Dr. dr. Nur Samsu, Sp.PD-KGD, Finasim (Spesialis Penyakit Dalam)

Pada tanggal 27 Mei 2020, WHO menerbitkan panduan tentang manajemen klinis COVID-19 dan memberikan rekomendasi terbaru tentang kriteria untuk penghentian isolasi pasien COVID-19. Kriteria yang diperbarui didasari oleh temuan-temuan baru bahwa pasien yang sudah tidak bergejala, ternyata masih menunjukkan hasil tes positif virus COVID-19 (SARS-CoV-2) dengan RT-PCR selama berminggu-minggu.

Meskipun hasil tes-nya masih positif, ternyata tidak dapat menularkan pada orang lain.

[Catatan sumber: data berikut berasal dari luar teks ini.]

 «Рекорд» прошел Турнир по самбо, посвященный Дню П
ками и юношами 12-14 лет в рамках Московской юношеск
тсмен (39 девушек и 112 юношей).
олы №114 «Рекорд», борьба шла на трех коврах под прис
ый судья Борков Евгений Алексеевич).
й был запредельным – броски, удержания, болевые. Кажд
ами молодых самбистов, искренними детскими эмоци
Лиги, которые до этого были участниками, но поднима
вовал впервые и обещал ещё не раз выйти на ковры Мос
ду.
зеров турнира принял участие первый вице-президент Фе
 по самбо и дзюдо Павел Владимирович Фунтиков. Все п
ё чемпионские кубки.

Kriteria untuk penghentian isolasi ini berlaku untuk semua kasus COVID-19, tidak tergantung lokasi isolasi maupun derajat beratnya penyakit dan tanpa memerlukan pemeriksaan swab ulangan, yaitu:
• Untuk pasien bergejala: 10 hari setelah onset gejala, ditambah setidaknya 3 hari tambahan tanpa gejala (termasuk tanpa panas dan tanpa gejala pernapasan).
• Untuk kasus asimtomatik : 10 hari setelah tes positif SARS-CoV-2.

Rekomendasi WHO terbaru ini (27 Mei) berbeda dan sekaligus merevisi rekomendasi sebelumnya (12 Januari), bahwa penghentian isolasi pasien didasarkan pada pulihnya kondisi pasien secara klinis dan didapatkan dua hasil RT-PCR yang negatif pada sampel sekuensial yang diambil setidaknya dengan selang waktu 24 jam.

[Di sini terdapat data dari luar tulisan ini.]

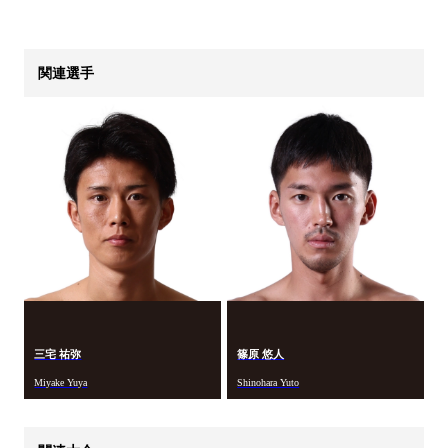
関連選手
三宅 祐弥
篠原 悠人
Miyake Yuya
Shinohara Yuto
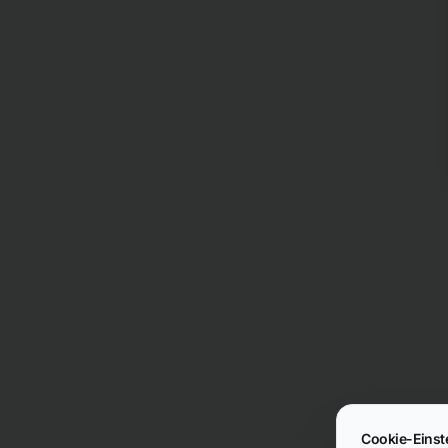
Cookie-Einst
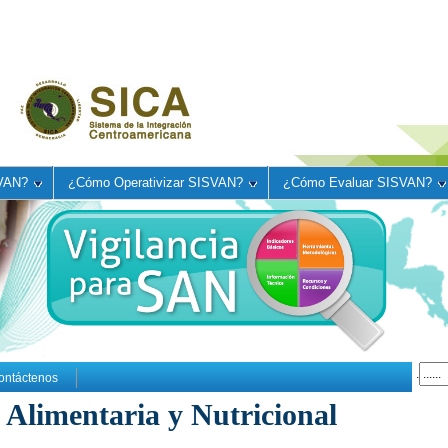
VAN?
¿Cómo Operativizar SISVAN?
¿Cómo Evaluar SISVAN?
.
ontáctenos
 Alimentaria y Nutricional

Berdasarkan CDC, pada prinsipnya ada 3 strategi yang direkomendasikan untuk penghentian isolasi pada pasien COVID-19, yaitu ‘strategi berbasis gejala’, ‘strategi berbasis waktu’ dan ‘strategi berbasis tes’. ‘Strategi berbasis gejala’ merupakan rilis terbaru CDC yang merevisi pedoman sebelumnya untuk menghentikan isolasi bagi pasien COVID-19 yang bergejala. Bahwa seseorang dapat menghentikan isolasinya dan dapat kembali bekerja jika ketiga kondisi berikut telah terpenuhi:
• Setidaknya 10 hari sejak gejala pertama kali muncul; dan
• Setidaknya 24 jam sejak demam terakhir tanpa menggunakan obat penurun demam; dan
• Semua gejala terkait COVID (misalnya batuk, sesak napas) telah membaik.

Khusus untuk tenaga profesional kesehatan yang bekerja di fasilitas kesehatan (dokter, perawat) untuk yang bergejala ringan sampai moderat dan tidak mengalami gangguan kekebalan berat juga berlaku kriteria berbasis gejala seperti yang disebutkan diatas. Bagi tenaga kesehatan tanpa gangguan kekebalan berat dan tanpa gejala dapat kembali bekerja setidaknya 10 hari sejak tanggal tes diagnostik. Sedangkan untuk tenaga professional kesehatan dengan gejala berat atau dengan gangguan imunitas berat, dapat bekerja lagi bila:
• Setidaknya 10 hari dan hingga 20 hari sejak gejala pertama kali muncul; dan
• Setidaknya 24 jam sejak demam terakhir tanpa menggunakan obat penurun demam dan
• Gejala (misalnya batuk, sesak napas) membaik

Untuk “strategi berbasis waktu” tetap berlaku untuk pasien dengan hasil test swab positif tetapi tidak bergejala (yaitu, penghentian isolasi 10 hari sejak tanggal tes positif), serta untuk pasien (termasuk profesi kesehatan) dengan penyakit yang berat hingga kritis atau yang sangat terganggu sistem kekebalannya, maka durasi isolasi setidaknya 10 hari hingga 20 hari setelah onset gejala. Sedangkan “strategi berbasis tes” tidak lagi direkomendasikan oleh CDC (kecuali pada pasien immunocompromised yang berat). Alasan tidak lagi direkomendasikannya strategi berbasis tes adalah, karena hanya akan mengakibatkan isolasi pada pasien yang berkepanjangan karena tetap terdeteksinya RNA virus SARS-CoV-2 tetapi tidak lagi menularkan virus (CDC, update 10 Agustus).